Yesterday, the media became aware that the City of Jacksonville had notified the Jaguars that they were in default of their lease, and the termination process had been put in motion. To say the least, that's a dire piece of news for a team that is expected to move by many in the media, and a short-lived firestorm began. The reason the news was so huge is very simple. The Jaguars' current lease runs through 2030, and it's the one thing that makes the Jaguars an unlikely candidate for relocation, as the Florida Times-Union estimates the cost of breaking the lease could be over $100 million.
Less than three months into Shahid Khan's ownership of the Jacksonville Jaguars, the city requested proposals for a facility manager which was a process in clear violation of the Jaguars' lease. Instead of declaring the City of Jacksonville in default, Shahid Khan and the Jaguars initiated the dispute resolution mechanism included in their lease. Using that mechanism, the selection process for a facility manager was amended, and life went on as usual.
That was until the Jaguars, complying with the amended selection process, advised the City of their recommendation. In response to the recommendation, the City issued a default letter to the Jaguars, putting the termination of lease process into motion.

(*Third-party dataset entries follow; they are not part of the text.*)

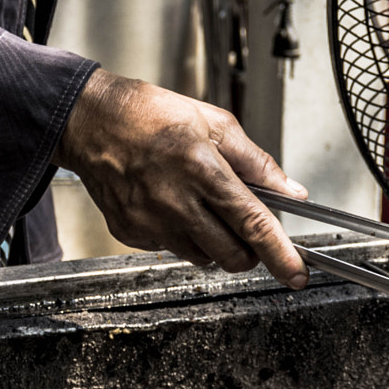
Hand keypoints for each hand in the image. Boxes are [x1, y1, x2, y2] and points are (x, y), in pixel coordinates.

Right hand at [55, 68, 308, 285]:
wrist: (92, 122)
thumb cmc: (150, 115)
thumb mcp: (215, 124)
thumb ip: (257, 162)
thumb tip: (290, 190)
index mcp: (203, 171)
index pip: (253, 224)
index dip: (280, 254)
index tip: (296, 274)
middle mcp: (176, 203)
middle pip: (231, 255)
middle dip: (248, 250)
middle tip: (243, 226)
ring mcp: (151, 223)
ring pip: (202, 257)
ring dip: (213, 242)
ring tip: (200, 204)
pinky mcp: (131, 234)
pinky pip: (170, 249)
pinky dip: (181, 235)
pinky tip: (171, 205)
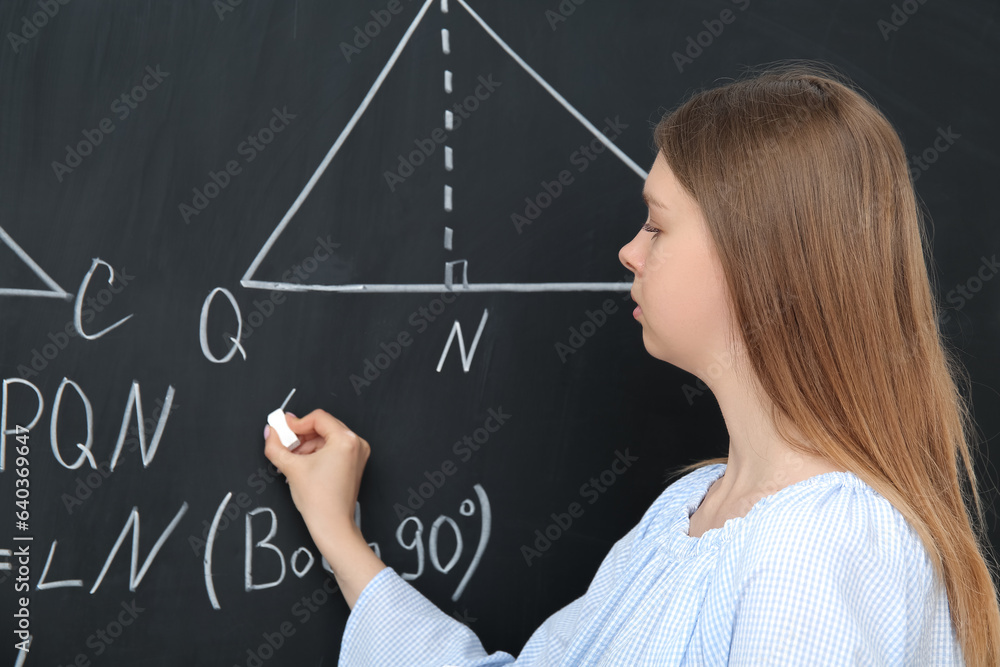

Yesterday, Shahid Khan sent a letter to Jacksonville Mayor Alvin Brown asking for clarification from the City as to what the Jaguars did wrong and what they could do to remedy the problem. Khan expressed the belief of the Jaguars organization that the team was in complete compliance with their lease, and they could do nothing to fix a problem that didn't exist.
It was at this point that the national media caught wind of the Jaguars' supposed default and immediately the "Jaguars to L.A." talk commenced in earnest. Fortunately for the Jaguars and their fans, it was all a very big, very public misunderstanding.
Mayor Alvin Brown responded last night very quickly to the situation, indicating that the City's general counsel was unaware of the amended process for selecting a facility manager. As such, that lawyer operating as she should have. Under the old selection process, the Jaguars were in default, and she sent the appropriate letter to Shahid Khan indicating just that. As the process had been amended, the Jaguars were not in default, and Mayor Brown was able to clear the air. It was a misunderstanding. Nothing more.
The Jaguars' lease is the biggest obstacle that keeps them from leaving North Florida. Shahid Khan's reaction to being told his team was in default of its lease wasn't that of a man that wants out of town. Fans of the Jaguars can rest easy. Khan and his team aren't going anywhere in the near future.